How do we avoid the potentially harmful effects of antibiotics while not withholding antibiotics from those who will truly benefit? Clinical acumen matters.  We must always strive to take in all the data available, avoid dangerous biases and make evidence-based decisions with the information available.  Related is the functionality of the health care system.  Hospitals that actively participate in sepsis care performance improvement realize significant reductions in sepsis mortality.  The ability to get labs and radiologic results quickly matters.  High performance centers have protocols in place to care for the sickest patients, that include bringing ancillary services to bedside, obtaining bundle compliance quickly and placing central lines and arterial lines early to support resuscitation.

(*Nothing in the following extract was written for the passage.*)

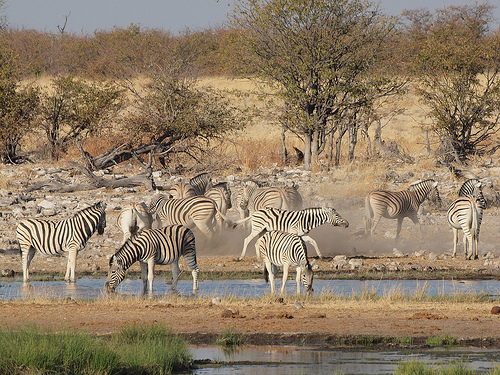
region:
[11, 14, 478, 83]
The trees are dying.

Regarding antibiotics, the rapidity of treatment ought to weigh the severity of illness and certainty of diagnosis. Sepsis guidelines reflect the best care for cohorts of patients, not the patient in front of you. If an individual patient clearly has a bacterial infection, prompt treatment is indicated regardless of illness severity. If there is diagnostic uncertainty, however, clinicians should calibrate their response to severity of illness and probability of infection. Immediate antibiotics are warranted if the patient has shock or rapid deterioration, even if there is only a small possibility that their condition is due to infection.   Antibiotics can be delayed in stable patients in whom there is a great deal of diagnostic uncertainty.  A more nuanced approach to antibiotics will allow us to continue the treat the sickest patients rapidly and aggressively while not exposing others to potential harm.

REFERENCES

1. Kumar A, Roberts D, Wood KE, et al. Duration of hypotension before initiation of effective antimicrobial therapy is the critical determinant of survival in human septic shock. Crit Care Med. 2006;34(6):1589-96.
2. Peltan, et al. ED Door-to-Antibiotic Time in ED and Long-Term Mortality. 2019.02.08. 938-946.
3. Pulia, et al. Emerg Med Clin N Am 35 (2017) 199–217
4. Klein Klouwenberg PM, Cremer OL, van Vught LA, et al. Likelihood of infection in patients with presumed sepsis at the time of intensive care unit admission: a cohort study. Crit Care 2015; 19:319.
5. Damiani et al. Effecto of performance improvement programs on compliance with sepsis bundles and mortality:  a systematic review and meta-analysis of observational studies.  PLoS One.  2015; 10(5).